The framing to watch is the "soul" language, which leans on emotion and companionship rather than capability. For a company that also builds celebrity AI avatars, casting AI as a keeper of "human love, memories and emotions" is a deliberate contrast with the productivity-and-labor pitch that dominates the humanoid industry. It is a differentiated story; it is also, for now, a story — the durable test remains repeat attendance and paying customers once the novelty of a robot on stage wears off.

Key Facts

  • Galaxy Corporation presented at the UN 'AI for Good' Summit finale in Geneva (announced July 16, 2026)
  • CEO Choi Yong-ho; slogan "Let's Give AI a Soul"
  • Showcased: live K-pop humanoid choreography, MACH33 robot fashion show, Galaxy Robot Park
  • Company says the finale drew 2,000+ attendees (self-reported)
  • Galaxy Robot Park: July previews sold out; 1,000+ annual performances claimed after a September 2026 opening

Why it matters

Physical AI's public narrative is being written mostly around warehouses and factory floors. Galaxy is pushing a second narrative — that entertainment is where audiences first touch the technology — and taking it to an international stage gives that argument reach it did not have from Seoul alone. Whether the summit spotlight converts into anything durable depends on the same unglamorous metric as the robot park itself: not applause, but people coming back and paying twice.

Frequently Asked

What did Galaxy present at the summit?

K-pop humanoid robots performing live choreography, the MACH33 robot fashion show and Galaxy Robot Park, at the finale of the UN 'AI for Good' Summit in Geneva, under the slogan "Let's Give AI a Soul." Galaxy says 2,000+ attended (self-reported).

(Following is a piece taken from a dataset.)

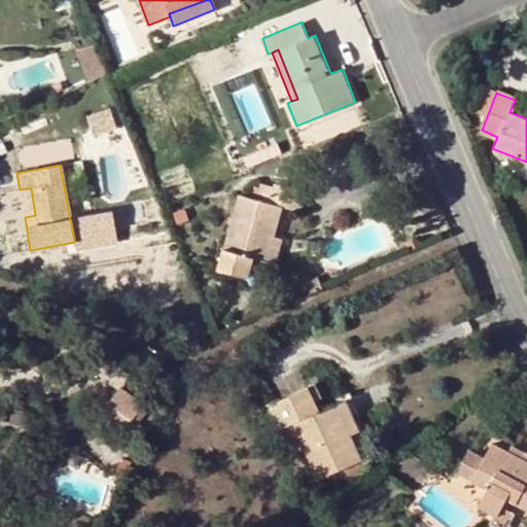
[(266,260),(273,235),(280,206),(301,211),(306,191),(275,182),(273,188),(260,184),(256,199),(240,195),(219,268),(249,277),(254,257),(266,260)]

What is Galaxy Robot Park?

A Seoul physical-AI entertainment venue built around permanent humanoid performances; its July previews sold out, with a September 2026 opening and a claimed 1,000+ performances a year.

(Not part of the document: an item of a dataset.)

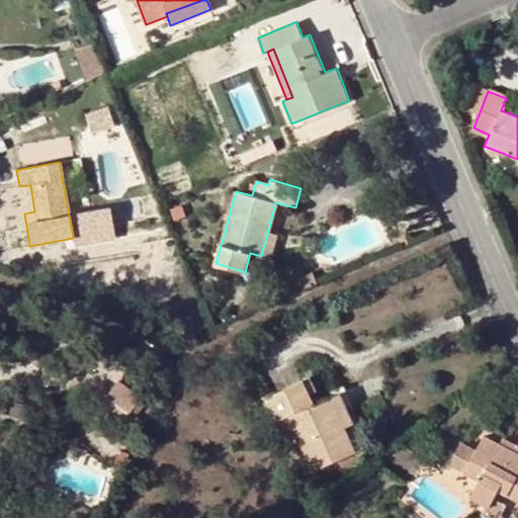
[(30,185),(19,186),(24,213),(34,211),(30,185)]
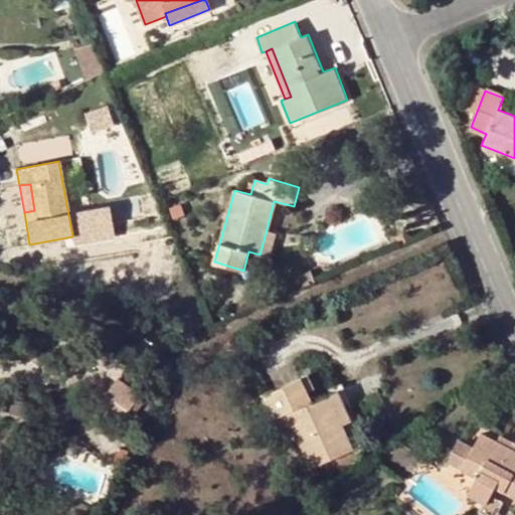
[(260,254),(269,256),(276,231),(267,229),(260,254)]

Why take it to a UN summit?

To reframe entertainment robotics as a mainstream application of physical AI for a policy audience, and to position the company internationally ahead of its venue launch.

Disclosure: Embodied Wire has a commercial relationship with Galaxy Corporation. Coverage follows the same sourcing standard as all other companies, and self-reported figures are labeled as such.